---- Records shown

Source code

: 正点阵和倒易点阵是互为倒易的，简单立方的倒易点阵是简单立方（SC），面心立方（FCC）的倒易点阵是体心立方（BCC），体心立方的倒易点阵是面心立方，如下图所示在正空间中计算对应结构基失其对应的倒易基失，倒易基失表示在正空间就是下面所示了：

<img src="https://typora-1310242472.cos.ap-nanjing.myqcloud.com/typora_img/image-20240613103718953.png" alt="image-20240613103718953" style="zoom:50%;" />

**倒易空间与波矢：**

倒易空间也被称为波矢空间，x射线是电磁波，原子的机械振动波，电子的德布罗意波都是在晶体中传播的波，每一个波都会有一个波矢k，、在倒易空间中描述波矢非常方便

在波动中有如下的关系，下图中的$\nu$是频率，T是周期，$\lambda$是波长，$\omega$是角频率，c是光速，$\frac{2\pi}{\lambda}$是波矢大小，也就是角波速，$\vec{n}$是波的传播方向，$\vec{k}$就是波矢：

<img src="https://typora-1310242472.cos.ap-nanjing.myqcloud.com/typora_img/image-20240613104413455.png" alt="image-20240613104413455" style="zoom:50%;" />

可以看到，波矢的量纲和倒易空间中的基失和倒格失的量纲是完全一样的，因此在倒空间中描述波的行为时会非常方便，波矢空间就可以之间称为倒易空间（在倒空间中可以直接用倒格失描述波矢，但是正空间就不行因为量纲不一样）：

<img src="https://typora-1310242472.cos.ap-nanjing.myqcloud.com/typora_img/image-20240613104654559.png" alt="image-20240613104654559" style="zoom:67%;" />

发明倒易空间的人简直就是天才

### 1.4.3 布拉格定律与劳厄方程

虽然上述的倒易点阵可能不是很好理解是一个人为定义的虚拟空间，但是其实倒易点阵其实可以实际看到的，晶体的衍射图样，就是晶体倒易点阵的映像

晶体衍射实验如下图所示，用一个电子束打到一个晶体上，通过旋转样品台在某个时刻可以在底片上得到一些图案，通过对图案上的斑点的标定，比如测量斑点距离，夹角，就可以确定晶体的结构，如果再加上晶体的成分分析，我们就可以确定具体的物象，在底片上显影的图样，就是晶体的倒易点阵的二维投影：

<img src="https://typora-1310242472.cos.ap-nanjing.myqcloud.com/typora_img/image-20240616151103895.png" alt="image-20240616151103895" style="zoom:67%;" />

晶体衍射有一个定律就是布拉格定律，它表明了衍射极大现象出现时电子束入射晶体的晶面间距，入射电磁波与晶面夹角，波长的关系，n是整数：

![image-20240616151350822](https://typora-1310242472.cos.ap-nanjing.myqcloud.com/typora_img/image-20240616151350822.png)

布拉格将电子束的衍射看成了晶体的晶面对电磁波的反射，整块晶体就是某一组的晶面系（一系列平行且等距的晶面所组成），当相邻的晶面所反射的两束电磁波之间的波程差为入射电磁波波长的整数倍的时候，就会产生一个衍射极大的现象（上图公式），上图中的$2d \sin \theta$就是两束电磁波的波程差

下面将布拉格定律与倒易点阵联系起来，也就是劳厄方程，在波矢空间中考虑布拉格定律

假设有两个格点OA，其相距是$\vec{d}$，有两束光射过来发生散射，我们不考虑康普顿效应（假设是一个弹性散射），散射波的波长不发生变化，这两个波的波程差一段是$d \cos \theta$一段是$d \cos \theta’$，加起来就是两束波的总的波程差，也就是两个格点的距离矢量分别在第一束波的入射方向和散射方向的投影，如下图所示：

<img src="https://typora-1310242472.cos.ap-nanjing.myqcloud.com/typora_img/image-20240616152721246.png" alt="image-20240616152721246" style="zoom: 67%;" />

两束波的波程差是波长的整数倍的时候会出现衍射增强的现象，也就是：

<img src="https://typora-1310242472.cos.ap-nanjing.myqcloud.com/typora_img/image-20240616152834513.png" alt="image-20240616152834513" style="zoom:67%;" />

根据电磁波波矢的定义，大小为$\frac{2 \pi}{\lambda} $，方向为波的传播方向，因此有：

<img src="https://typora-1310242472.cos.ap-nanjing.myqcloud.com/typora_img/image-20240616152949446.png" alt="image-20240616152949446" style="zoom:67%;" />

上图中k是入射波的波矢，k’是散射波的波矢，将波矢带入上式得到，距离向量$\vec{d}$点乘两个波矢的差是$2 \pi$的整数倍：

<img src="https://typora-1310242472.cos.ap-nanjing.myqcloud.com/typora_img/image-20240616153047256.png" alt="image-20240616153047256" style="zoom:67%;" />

--------

Exercise requirements: Reproduce without alteration every line of the records from the line containing "晶体衍射有一个定律就是布拉格" to the line containing "下面将布拉格定律与倒易点阵联系起来，也就是劳厄方程，在波矢空间中考虑布拉格定律", including both of those lines.

Result for this task:
晶体衍射有一个定律就是布拉格定律，它表明了衍射极大现象出现时电子束入射晶体的晶面间距，入射电磁波与晶面夹角，波长的关系，n是整数：

![image-20240616151350822](https://typora-1310242472.cos.ap-nanjing.myqcloud.com/typora_img/image-20240616151350822.png)

布拉格将电子束的衍射看成了晶体的晶面对电磁波的反射，整块晶体就是某一组的晶面系（一系列平行且等距的晶面所组成），当相邻的晶面所反射的两束电磁波之间的波程差为入射电磁波波长的整数倍的时候，就会产生一个衍射极大的现象（上图公式），上图中的$2d \sin \theta$就是两束电磁波的波程差

下面将布拉格定律与倒易点阵联系起来，也就是劳厄方程，在波矢空间中考虑布拉格定律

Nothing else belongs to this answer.